The book opens with “100 Butches.” Each entry is a sort of mash note-cum-tribute. Lim’s portraits range from a favorite lesbian aunt to ‘30’s blues singer Ma Rainey to strangers for whom Lim has either instant attraction or develops intense identification. My favorite is Butch #34, a “half-Chinese hipster” Lim sketches on the subway, who reminds Lim of themself, “only fancier.” Lim watches their doppelganger desperately courting a gorgeous drunken female friend, whose “glossy tumbling hair” is unfortunately accompanied by “indifferent heterosexuality.” 

This siren eventually cuddles up to a guy on the train, oblivious to the fact that’s she’s totally crushing her butch friend’s heart. It’s quite a vivid portrait, all in just one page. Lim presents the kind of anecdotal evidence that takes a specific situation and makes it something intensely relatable (your heart breaks a little, along with Lim’s, for that subway butch). The crumpled paper background of these drawings lends them immediacy, a secret, rescued-from-the wastebasket feel.

 My other favorite section is a work-in-progress called The Hong Moon Lesbians of the Sacred Heart,” of which the first two brief chapters, “The Sacred Heart” and “America,” are presented. It's a fascinating first-person account of the effects of American culture on other cultures, specifically Singapore, Lim’s home country. In their secondary all-female Catholic convent school, young Lim and their fellow students idolize a classmate named Ling Ling who had, at age eight, lived in Pennsylvania for a year. To their impressionable young minds, Ling Ling represents a street-cool sophistication, having absorbed by osmosis an otherwise unobtainable American-ness in her time there. The girls watch in awe and envy as Ling Ling performs an assigned dance routine to hip hop (which none of them have ever heard before), plays basketball (which the girls have never played before), and generally presents herself as bold and swaggering, simply by virtue of her former stateside residency.

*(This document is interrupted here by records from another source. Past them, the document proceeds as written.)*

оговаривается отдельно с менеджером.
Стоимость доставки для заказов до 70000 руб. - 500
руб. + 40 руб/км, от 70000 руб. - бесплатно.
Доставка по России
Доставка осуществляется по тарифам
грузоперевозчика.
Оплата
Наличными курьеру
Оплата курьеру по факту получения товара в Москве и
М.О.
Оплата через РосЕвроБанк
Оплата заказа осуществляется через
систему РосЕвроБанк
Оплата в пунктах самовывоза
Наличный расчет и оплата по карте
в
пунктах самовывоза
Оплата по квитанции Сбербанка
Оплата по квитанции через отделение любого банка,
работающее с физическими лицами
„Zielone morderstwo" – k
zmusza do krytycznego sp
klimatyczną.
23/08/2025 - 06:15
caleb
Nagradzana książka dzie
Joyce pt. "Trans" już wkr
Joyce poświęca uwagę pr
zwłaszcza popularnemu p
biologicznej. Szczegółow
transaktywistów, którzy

It’s a funny, touching, and rather sobering read. Lim reminds us: “There are six billion of us who do not come from North America, and we know what it’s like to live in its shadow – to grow up hearing, seeing, reading, watching, discussing, interpreting, and obsessing over it.” I very much hope Lim continues with this project; the concept is golden and would make a great book in its own right. 

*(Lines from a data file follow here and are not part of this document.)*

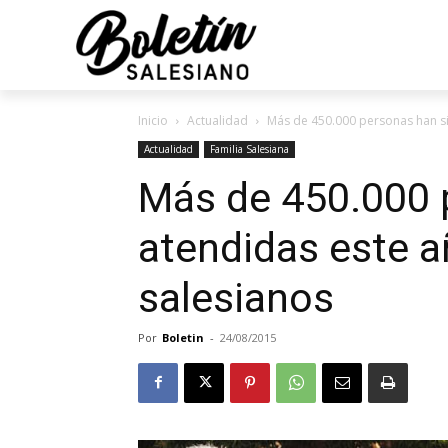
Inicio
Actualidad
Más de 450.000 personas han s
Actualidad
Familia Salesiana
Más de 450.000 
atendidas este a
salesianos
Por
Boletin
-
24/08/2015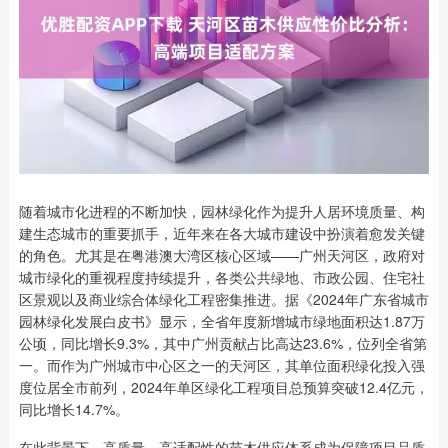
随着城市化进程的不断加快，园林绿化作为提升人居环境质量、构
建生态城市的重要抓手，近年来在各大城市建设中扮演着愈发关键
的角色。尤其是在粤港澳大湾区核心区域——广州天河区，政府对
城市绿化的重视程度持续提升，各类公共绿地、市政公园、住宅社
区景观以及商业综合体绿化工程密集推进。据《2024年广东省城市
园林绿化发展白皮书》显示，全省年度新增城市绿地面积达1.87万
公顷，同比增长9.3%，其中广州贡献占比高达23.6%，位列全省第
一。而作为广州城市中心区之一的天河区，其单位面积绿化投入强
度位居全市前列，2024年单区绿化工程项目总预算突破12.4亿元，
同比增长14.7%。
在此背景下，高质量、高适配性的苗木供应体系成为保障项目品质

Lim’s bio states that they "takes great pleasure in creatively portraying the beauty, dignity and power of being neither straight, nor white, nor cis-gendered.” Lim also successfully advocated for Canadian gay media to adopt the gender neutral pronoun “they.” (I have done my best to respect that here.**).  What these comics and drawings convey above all is a sense of urgency; Lim documents their subjects and their lives, bearing witness to the fact that these voices matter, whether or not the dominant culture recognizes anyone different from the status quo. The personal being political, Lim presents these stories with ingenuous honesty and humor, never didactic, never hectoring. They entertain while they educate. 100 Crushes expands the conversation of comics beyond the binaries of male/female, black/white, straight/gay. It comes highly recommended for queer and gender studies groups and to anyone else on the outside looking in, or inside looking out.  


*[Editor's Note: I couldn't agree more with Rob K. in relation to the strange way in which indie comix get coverage. Some seem to receive all the attention in the world, right up to the CBR/Newsarama level, while others, which in my opinion are far better, don't. But that's a story for another day. The short version is Panel Patter's explicit mission is to help comics like this one get the attention they deserve. I remain hopeful that this is a valuable, viable service to the overall comics community. -Rob M.]

**[Editor's note: I worked with Rob K. to make all references to Lim respect their pronoun preference. Any errors are ours, and we apologize to Lim if we made any errors, which will be corrected if pointed out.-Rob M.]